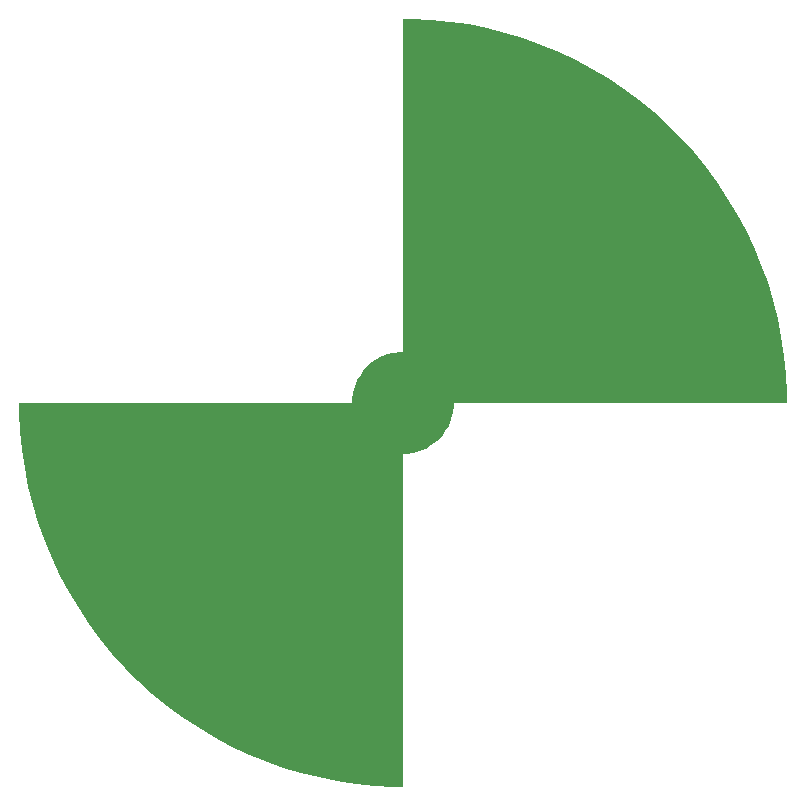
<source format=gbs>
%FSTAX23Y23*%
%MOIN*%
%SFA1B1*%

%IPPOS*%
%ADD10C,0.086740*%
%ADD11C,0.106420*%
%LNrotor-1*%
%LPD*%
G36*
X02695Y0296D02*
Y02928D01*
X02698Y02865*
X02704Y02803*
X02713Y02741*
X02726Y02679*
X02741Y02618*
X02759Y02558*
X0278Y02499*
X02804Y02441*
X02831Y02384*
X02861Y02329*
X02893Y02275*
X02928Y02223*
X02965Y02172*
X03005Y02124*
X03048Y02077*
X03092Y02033*
X03138Y0199*
X03187Y0195*
X03238Y01913*
X0329Y01878*
X03344Y01846*
X03399Y01816*
X03456Y01789*
X03514Y01765*
X03573Y01744*
X03633Y01726*
X03694Y01711*
X03756Y01698*
X03818Y01689*
X0388Y01683*
X03943Y0168*
X03975*
Y02789*
X03986*
X04008Y02792*
X04029Y02798*
X0405Y02806*
X04069Y02818*
X04087Y02831*
X04103Y02847*
X04116Y02865*
X04128Y02884*
X04136Y02905*
X04142Y02926*
X04145Y02948*
Y0296*
X05254*
Y02991*
X05251Y03054*
X05245Y03116*
X05236Y03178*
X05223Y0324*
X05208Y03301*
X0519Y03361*
X05169Y0342*
X05145Y03478*
X05118Y03535*
X05088Y0359*
X05056Y03644*
X05021Y03696*
X04984Y03747*
X04944Y03796*
X04901Y03842*
X04857Y03886*
X04811Y03929*
X04762Y03969*
X04711Y04006*
X04659Y04041*
X04605Y04073*
X0455Y04103*
X04493Y0413*
X04435Y04154*
X04376Y04175*
X04316Y04193*
X04255Y04208*
X04193Y04221*
X04131Y0423*
X04069Y04236*
X04006Y04239*
X03975*
Y0313*
X03963*
X03941Y03127*
X0392Y03121*
X03899Y03113*
X0388Y03101*
X03862Y03088*
X03846Y03072*
X03833Y03054*
X03821Y03035*
X03813Y03014*
X03807Y02993*
X03804Y02971*
Y0296*
X02695*
G37*
G54D10*
X04055Y0296D03*
G54D11*
X03975Y0296D03*
M02*
</source>
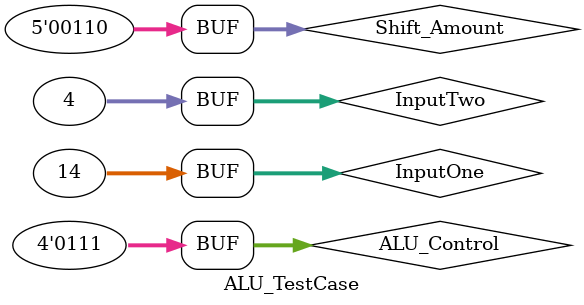
<source format=v>
`timescale 1ns / 1ps


module ALU_TestCase;

	// Inputs
	reg [31:0] InputOne;
	reg [31:0] InputTwo;
	reg [3:0] ALU_Control;
	reg [4:0] Shift_Amount;

	// Outputs
	wire [31:0] Result;
	wire Zero;

	// Instantiate the Unit Under Test (UUT)
	ALU uut (
		.InputOne(InputOne), 
		.InputTwo(InputTwo), 
		.ALU_Control(ALU_Control), 
		.Shift_Amount(Shift_Amount), 
		.Result(Result), 
		.Zero(Zero)
	);

	initial begin
	
		// ADD output -> Result = 0000_0000_0000_0000_0000_0000_0000_1100  Zero = 0
		InputOne = 5;
		InputTwo = 7;
		ALU_Control = 4'b0000;
		Shift_Amount = 5'b0110;   		   // Dont Care
		
		#250;

		// NOT output -> Result = 1111_1111_1111_1111_1111_1111_1111_1011  Zero = 0
		InputOne = 4; 
		InputTwo = 9;						  // Dont Care
		ALU_Control = 4'b0010;
		Shift_Amount = 5'b0100;  		 // Dont Care
		
		#250;
		
		// LSR output -> Result = 0000_0000_0000_0000_0000_0000_0000_0001  Zero = 0
		InputOne = 6; 
		InputTwo = 8;             	   // Dont Care
		ALU_Control = 4'b0100;
		Shift_Amount = 5'b00010;
		
		#250;
		
		// SLT output -> Result = 0000_0000_0000_0000_0000_0000_0000_0000  Zero = 1
		InputOne = 14;
		InputTwo = 4;
		ALU_Control = 4'b0111;
		Shift_Amount = 5'b0110;      // Dont Care

	end
      
endmodule


</source>
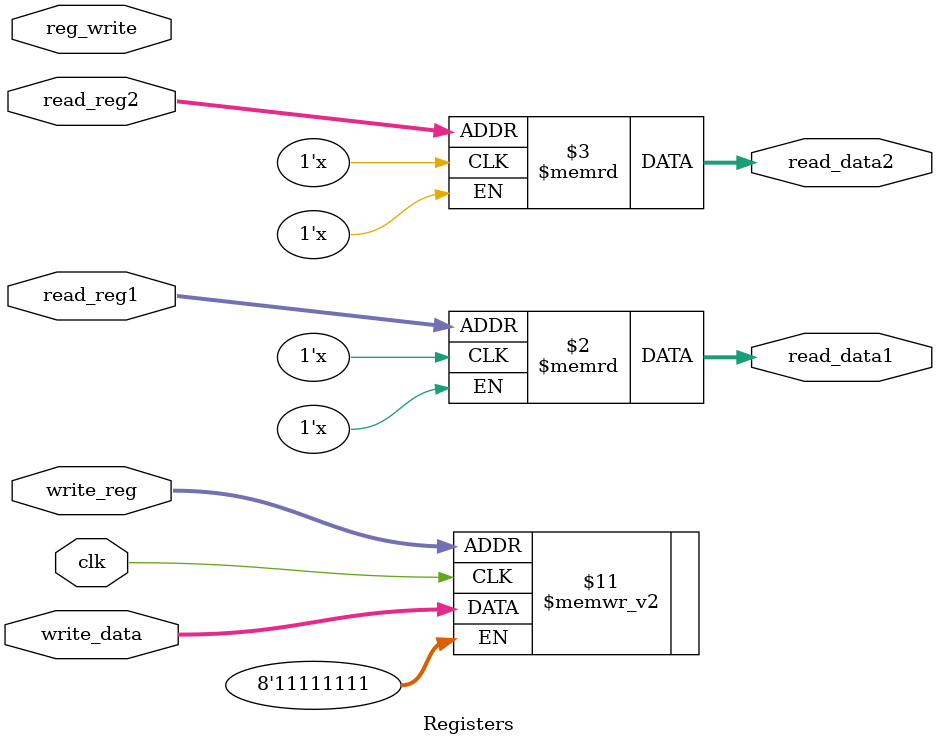
<source format=v>
`timescale 1ns / 1ps


module Registers (
    input clk,
    input [2:0] read_reg1, read_reg2, write_reg,
    input [7:0] write_data,
    input reg_write,
    output [7:0] read_data1, read_data2
);

reg [7:0] registers [7:0]; // 8 General Purpose Registers

assign read_data1 = registers[read_reg1];
assign read_data2 = registers[read_reg2];

always @(posedge clk) begin
    if (reg_write)
        $display("Writing data: %d", write_data);
        registers[write_reg] <= write_data;
        $display("Wrote ata: %d", registers[write_reg]);
        
end

endmodule


</source>
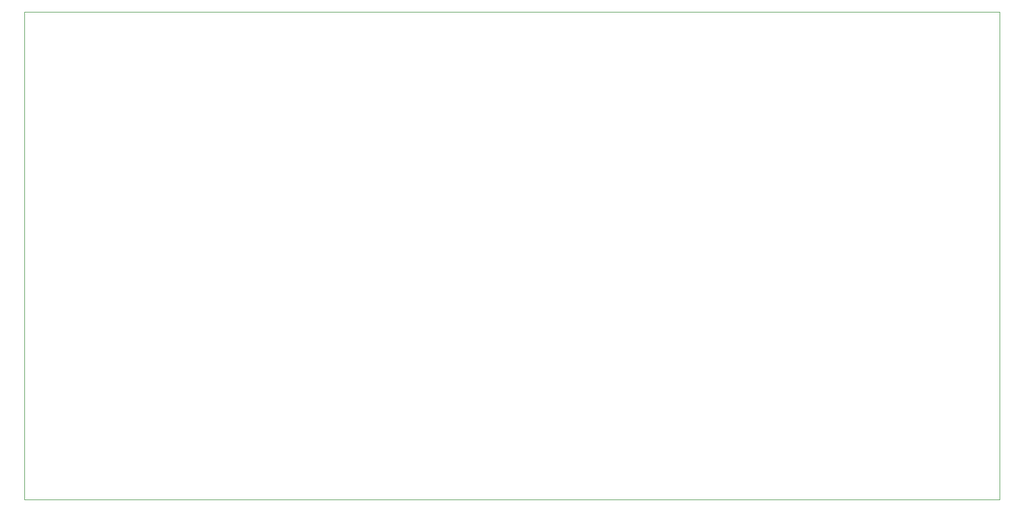
<source format=gm1>
G04 #@! TF.GenerationSoftware,KiCad,Pcbnew,(6.0.9)*
G04 #@! TF.CreationDate,2022-12-06T17:49:46-03:00*
G04 #@! TF.ProjectId,anemometer,616e656d-6f6d-4657-9465-722e6b696361,rev?*
G04 #@! TF.SameCoordinates,Original*
G04 #@! TF.FileFunction,Profile,NP*
%FSLAX46Y46*%
G04 Gerber Fmt 4.6, Leading zero omitted, Abs format (unit mm)*
G04 Created by KiCad (PCBNEW (6.0.9)) date 2022-12-06 17:49:46*
%MOMM*%
%LPD*%
G01*
G04 APERTURE LIST*
G04 #@! TA.AperFunction,Profile*
%ADD10C,0.050000*%
G04 #@! TD*
G04 APERTURE END LIST*
D10*
X76200000Y-38100000D02*
X228600000Y-38100000D01*
X228600000Y-38100000D02*
X228600000Y-114300000D01*
X228600000Y-114300000D02*
X76200000Y-114300000D01*
X76200000Y-114300000D02*
X76200000Y-38100000D01*
M02*

</source>
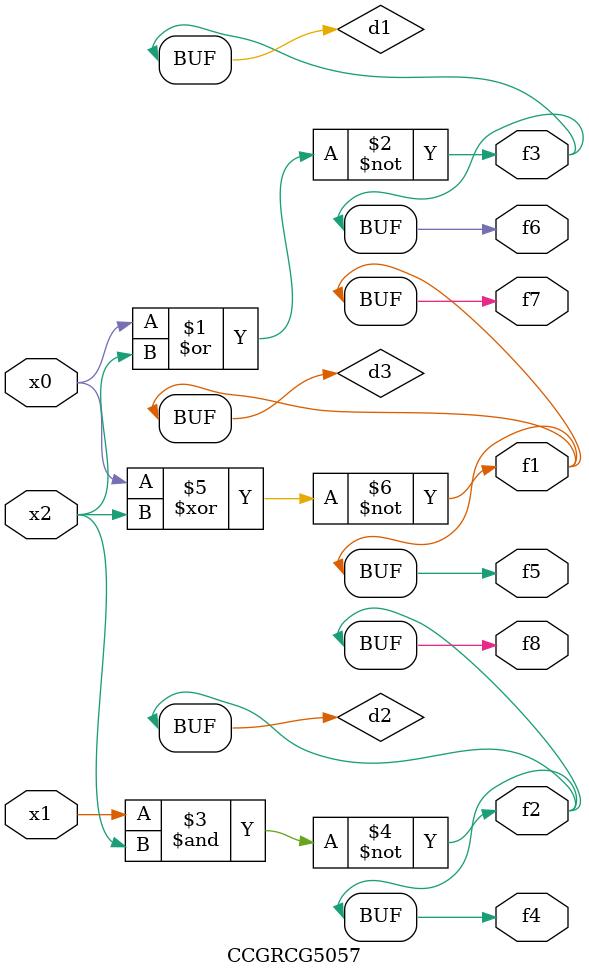
<source format=v>
module CCGRCG5057(
	input x0, x1, x2,
	output f1, f2, f3, f4, f5, f6, f7, f8
);

	wire d1, d2, d3;

	nor (d1, x0, x2);
	nand (d2, x1, x2);
	xnor (d3, x0, x2);
	assign f1 = d3;
	assign f2 = d2;
	assign f3 = d1;
	assign f4 = d2;
	assign f5 = d3;
	assign f6 = d1;
	assign f7 = d3;
	assign f8 = d2;
endmodule

</source>
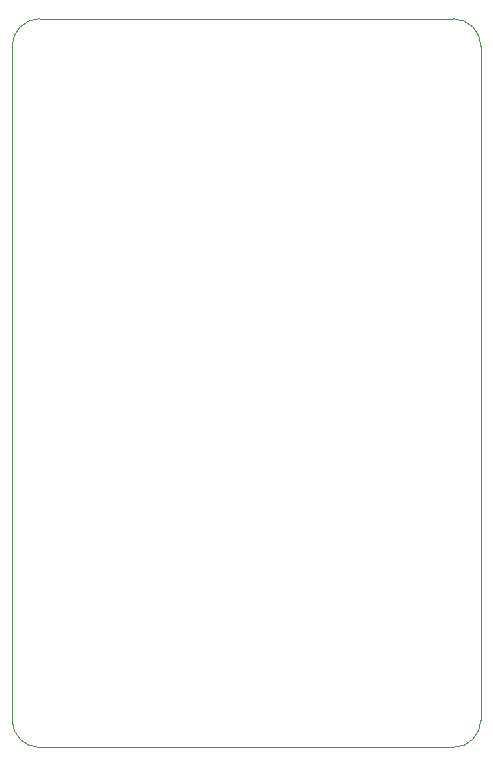
<source format=gm1>
G04 #@! TF.GenerationSoftware,KiCad,Pcbnew,(5.1.5)-3*
G04 #@! TF.CreationDate,2020-02-16T15:54:26-08:00*
G04 #@! TF.ProjectId,SimpleF303,53696d70-6c65-4463-9330-332e6b696361,0.1*
G04 #@! TF.SameCoordinates,Original*
G04 #@! TF.FileFunction,Profile,NP*
%FSLAX46Y46*%
G04 Gerber Fmt 4.6, Leading zero omitted, Abs format (unit mm)*
G04 Created by KiCad (PCBNEW (5.1.5)-3) date 2020-02-16 15:54:26*
%MOMM*%
%LPD*%
G04 APERTURE LIST*
%ADD10C,0.050000*%
G04 APERTURE END LIST*
D10*
X148250000Y-171950000D02*
G75*
G02X145900000Y-174300000I-2350000J0D01*
G01*
X110900000Y-174300000D02*
G75*
G02X108550000Y-171950000I0J2350000D01*
G01*
X108550000Y-114950000D02*
G75*
G02X110900000Y-112600000I2350000J0D01*
G01*
X145900000Y-112600000D02*
G75*
G02X148250000Y-114950000I0J-2350000D01*
G01*
X148250000Y-171950000D02*
X148250000Y-114950000D01*
X110900000Y-174300000D02*
X145900000Y-174300000D01*
X108550000Y-114950000D02*
X108550000Y-171950000D01*
X110900000Y-112600000D02*
X145900000Y-112600000D01*
M02*

</source>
####################
Job
The string "Result" shows up in some lines of the listing. Copy each such line.

Reply
	wire [31:0] Result;
		.Result(Result), 
		// ADD output -> Result = 0000_0000_0000_0000_0000_0000_0000_1100  Zero = 0
		// NOT output -> Result = 1111_1111_1111_1111_1111_1111_1111_1011  Zero = 0
		// LSR output -> Result = 0000_0000_0000_0000_0000_0000_0000_0001  Zero = 0
		// SLT output -> Result = 0000_0000_0000_0000_0000_0000_0000_0000  Zero = 1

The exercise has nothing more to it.